Artist coach Gayle Davidson had the pleasure of sitting down with Katherine Forbes of Designing the Row, DJ Pepper with Lightning 100, and independent artist Elisabeth Beckwitt at AGD Entertainment’s Marketing & Social Networking Panel
The common thread throughout the panel discussion was consistency and genuinity. Katherine Forbes and Elisabeth Beckwitt spoke to how each individual in the music industry has their own vision. Only you can fulfill your dream, because it’s yours. Don’t try to copy what someone else is doing, because their end game is different than yours and you have something that only you can bring to the table. In light of this, an artist or industry professional should find their dream, pursue it to the fullest, and with consistency you’ll get that following that will push you toward your dream.
Why be consistent?
Continually reaching your fans through live performances, social media, content, and new music provides them ways to engage and get involved in your journey. The key to being consistent is planning and big-picture thinking.
There is always purpose behind each post, because it all points to that ultimate vision, whether that be the project you are working on or your brand as a musician. Through the Zero to 60 program, as Elisabeth Beckwitt mentioned in the panel, the artists are encouraged to look at editorial content as if you are creating a magazine. Throughout the magazine there is variety between ads, articles, and photos, all pulling you to subscribe to the common thread that represents the magazine’s vision. Think about how there isn’t ad after ad. When orchestrating editorial content, you give soft pitches, hard pitches, and non-pitches that keep the fan engaged and they become subscribed to your ultimate vision.

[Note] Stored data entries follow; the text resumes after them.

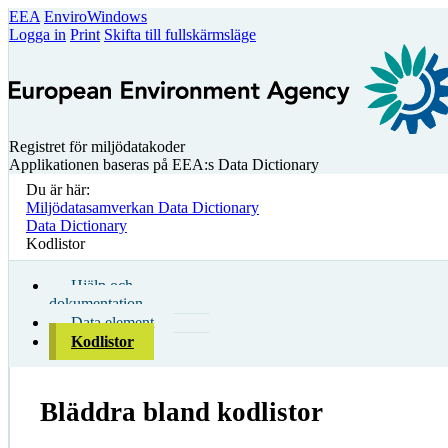
EEA
EnviroWindows
Logga in
Print
Skifta till fullskärmsläge
Registret för miljödatakoder
Applikationen baseras på EEA:s Data Dictionary
Du är här:
Miljödatasamverkan Data Dictionary
Data Dictionary
Kodlistor
Hjälp och
dokumentation
Data element
Kodlistor
Bläddra bland kodlistor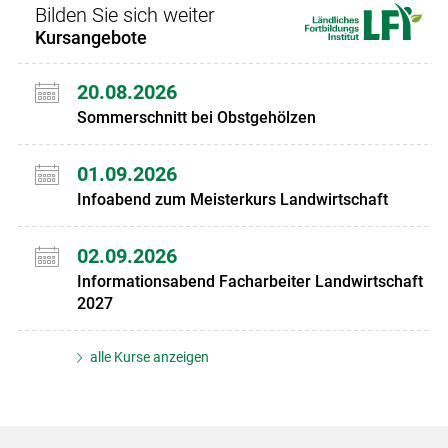
Bilden Sie sich weiter
Kursangebote
20.08.2026
Sommerschnitt bei Obstgehölzen
01.09.2026
Infoabend zum Meisterkurs Landwirtschaft
02.09.2026
Informationsabend Facharbeiter Landwirtschaft
2027
alle Kurse anzeigen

Throughout the discussion, Katherine, Elisabeth, and DJ Pepper all spoke to how they personally plan ahead to create time for themselves. The name of the game is work smarter, not harder. To secure a smooth, effective, and strategic roll out, all content must be finalized and planned out. So, before any music is ever released, all of the music is mastered, the research is done, the editorial content is created, merch is ordered, artwork is ready, and so on. Planning ahead, gives you more opportunity to engage with the release of your music through live performances, press interviews, and the like. What artist doesn’t want a well-executed album release?
Elisabeth Beckwitt takes that consistency and planning through every facet of her career. At the panel, she shared about how she plugged her raw reaction to the first time she heard herself on the radio into her editorial. Her genuine reaction to the radio host’s reaction, lead her to be their artist of the week. Being genuine gets you places.
WHY BE GENUINE?
When ideas and music are advertising and expressed in a genuine way, it is natural for it to spread by word of mouth. Many great feats started and spread by word of mouth. If it is authentic and good and if it’s worth it, then it’ll spread. That is how Katherine Forbes explain much of her success with Music Biz Besties and Designing the Row. With Music Biz Besties, she provides a productive environment for female musicians and industry professionals to market, and communicate with other industry females. This has added so much value to not just locally in Nashville, but globally too. Gayle Davidson herself got a job lead from Music Biz Besties that lead her be an Artist Coach at AGD Entertainment.
To promote genuine artist image and content, it is sometimes best to just create for the sake of creating. DJ Pepper, being a musician as well as a radio personality, spoke to how an artist’s creativity is their career, but it also needs to be exercised and experimented with to grow and develop into something greater. Creating music solely for money can leak into ingenuousness and cold passion, but challenging yourself to create outside of your comfort zone will benefit in the long run. DJ Pepper and Elisabeth Beckwitt talked about how marketing yourself effectively and genuinely relies on a proper attitude as well. It’s less about pushing out pressured, perfect content, and more about just sharing what you’re already doing and how they can be a part of it.
This reflects Nashville’s music industry that is more relational versus that of New York or Los Angeles. Zero to 60 by AGD Entertainment utilizes that relational environment and gives free strategy sessions. General advice from these sessions are to start that consistency and think big picture. As mentioned before, other people are getting where they want to go and you need to get where you want to go. So get a vision, and run with it!